**INSTRUCTIONS TO FOLLOW:** Write out all of the records exactly once more and skip the images.

SOURCE RECORDS Start Marker

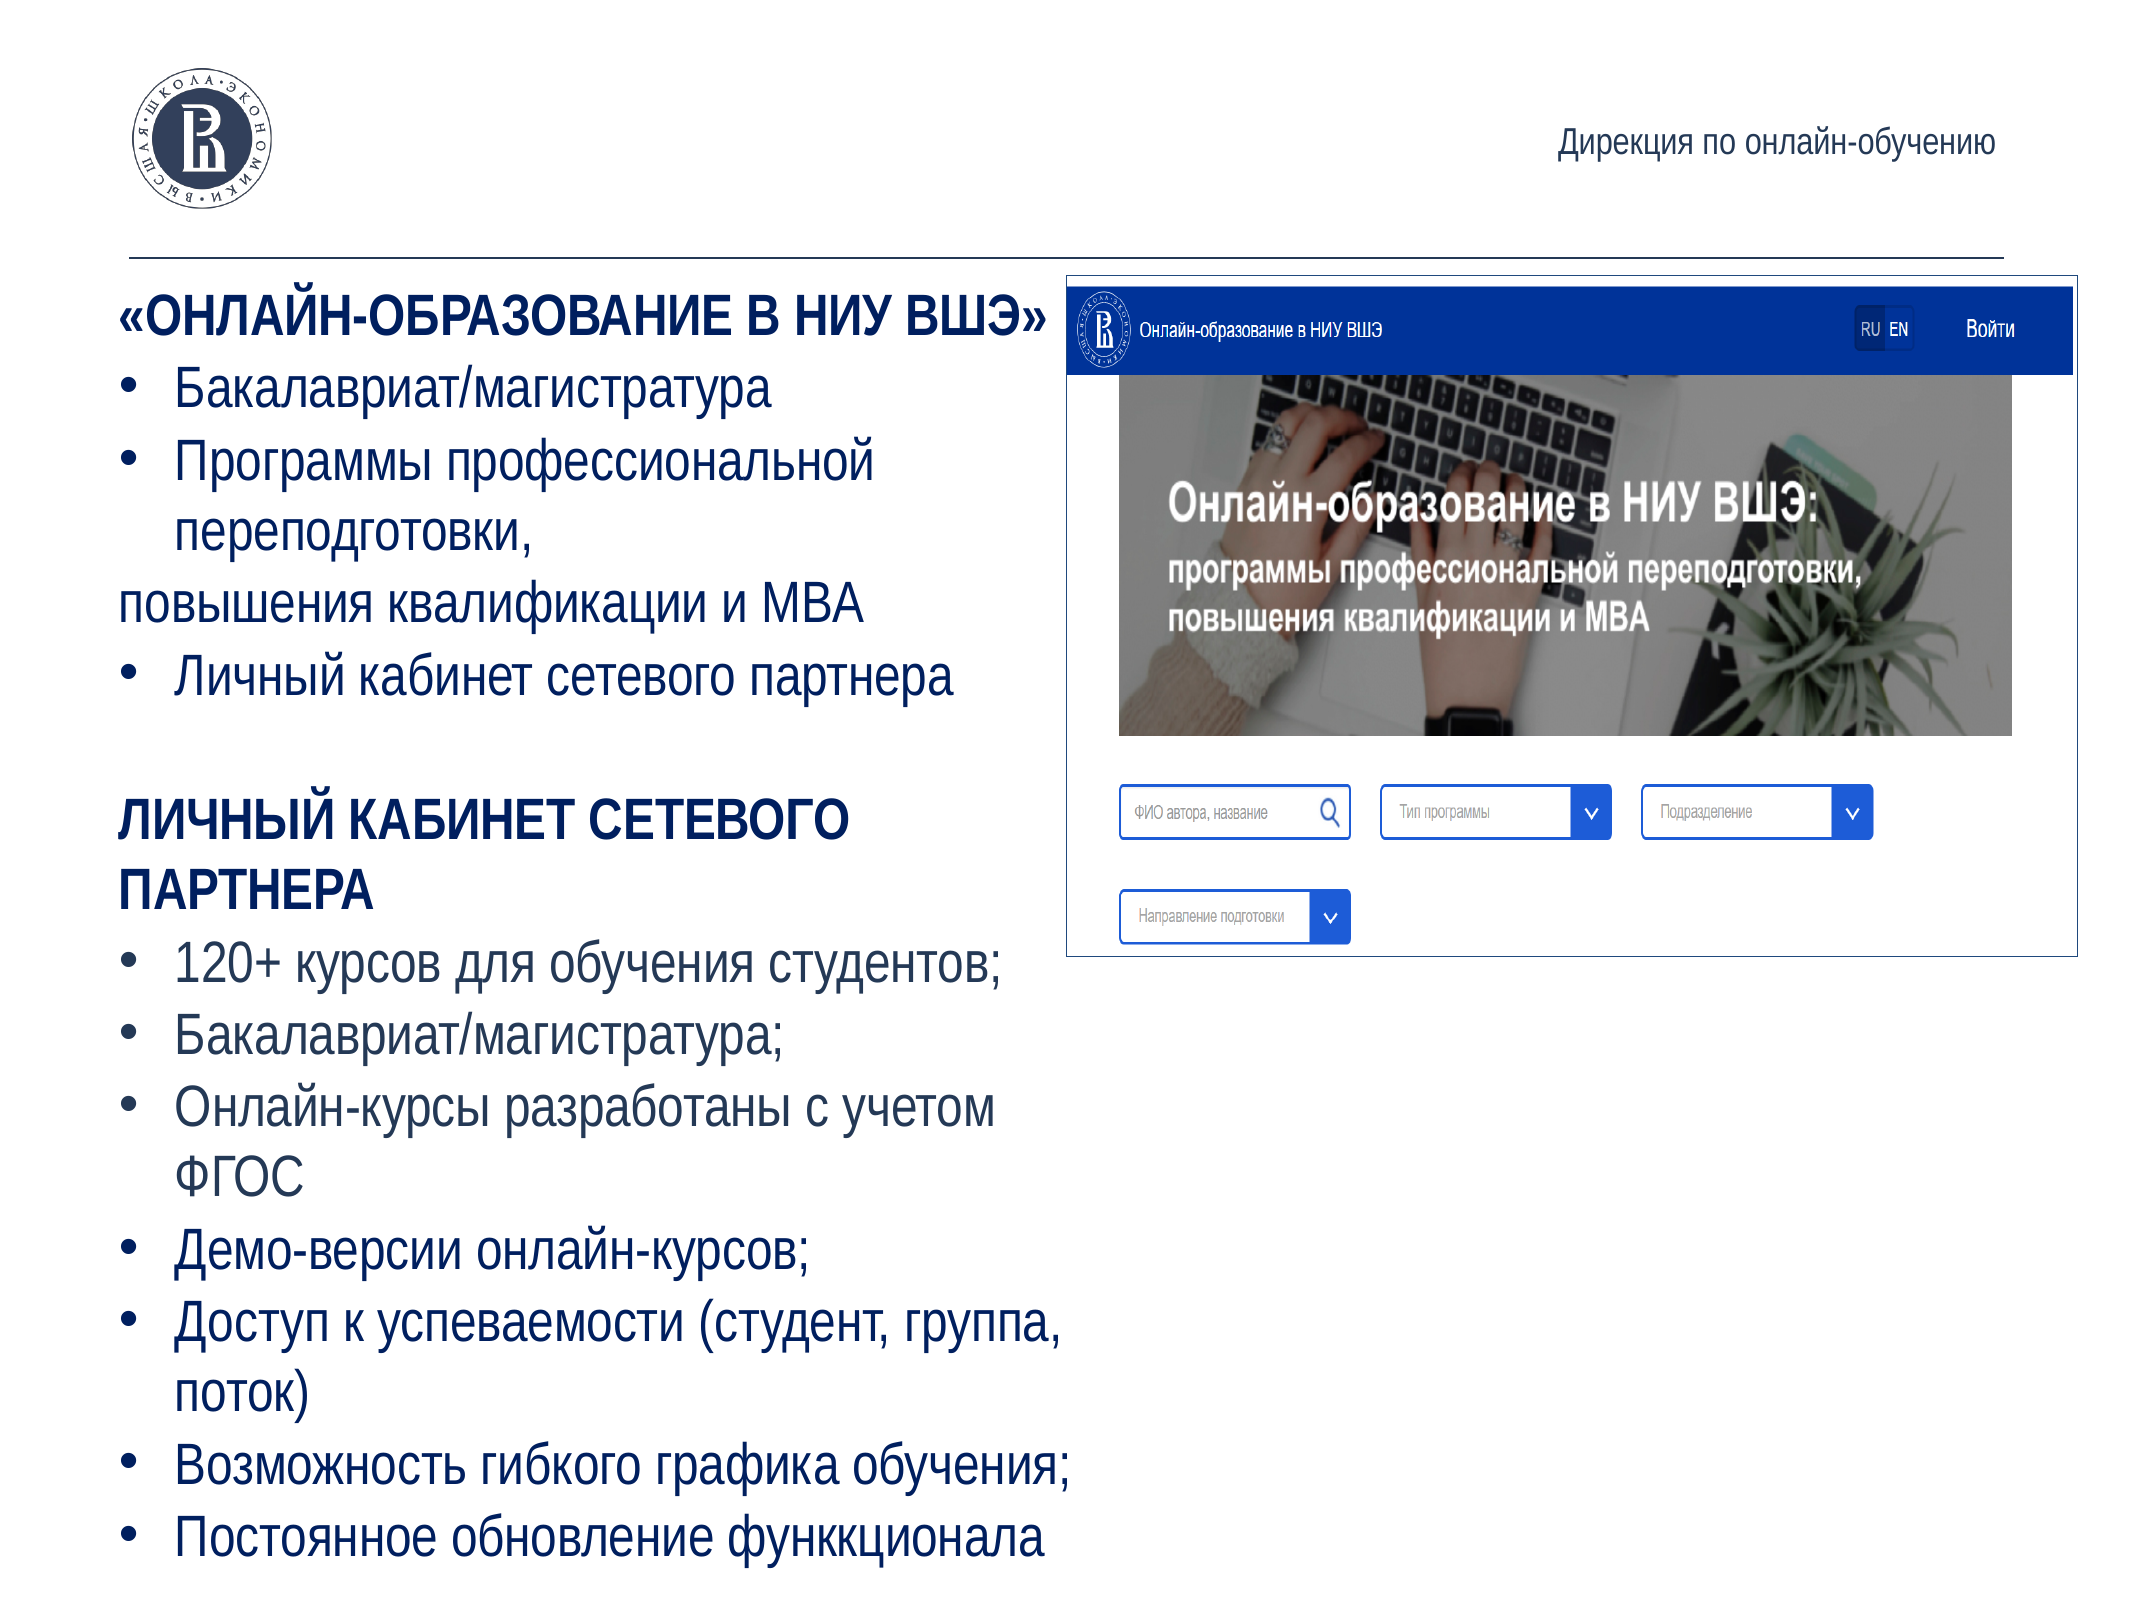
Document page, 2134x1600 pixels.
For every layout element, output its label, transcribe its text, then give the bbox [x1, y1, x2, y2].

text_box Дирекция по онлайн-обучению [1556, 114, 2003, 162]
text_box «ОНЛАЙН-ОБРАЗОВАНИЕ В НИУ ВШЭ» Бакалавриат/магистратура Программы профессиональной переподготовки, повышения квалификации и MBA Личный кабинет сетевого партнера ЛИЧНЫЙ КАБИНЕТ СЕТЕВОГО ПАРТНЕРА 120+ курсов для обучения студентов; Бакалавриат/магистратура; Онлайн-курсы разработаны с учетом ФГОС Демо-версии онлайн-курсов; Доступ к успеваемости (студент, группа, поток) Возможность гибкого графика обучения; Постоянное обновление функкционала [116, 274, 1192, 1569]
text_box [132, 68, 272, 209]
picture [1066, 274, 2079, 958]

SOURCE RECORDS End Marker

**EXPECTED OUTPUT:**
Document page, 2134x1600 pixels.
For every layout element, output its label, transcribe its text, then give the bbox [x1, y1, x2, y2].

text_box Дирекция по онлайн-обучению [1556, 114, 2003, 162]
text_box «ОНЛАЙН-ОБРАЗОВАНИЕ В НИУ ВШЭ» Бакалавриат/магистратура Программы профессиональной переподготовки, повышения квалификации и MBA Личный кабинет сетевого партнера ЛИЧНЫЙ КАБИНЕТ СЕТЕВОГО ПАРТНЕРА 120+ курсов для обучения студентов; Бакалавриат/магистратура; Онлайн-курсы разработаны с учетом ФГОС Демо-версии онлайн-курсов; Доступ к успеваемости (студент, группа, поток) Возможность гибкого графика обучения; Постоянное обновление функкционала [116, 274, 1192, 1569]
text_box [132, 68, 272, 209]
picture [1066, 274, 2079, 958]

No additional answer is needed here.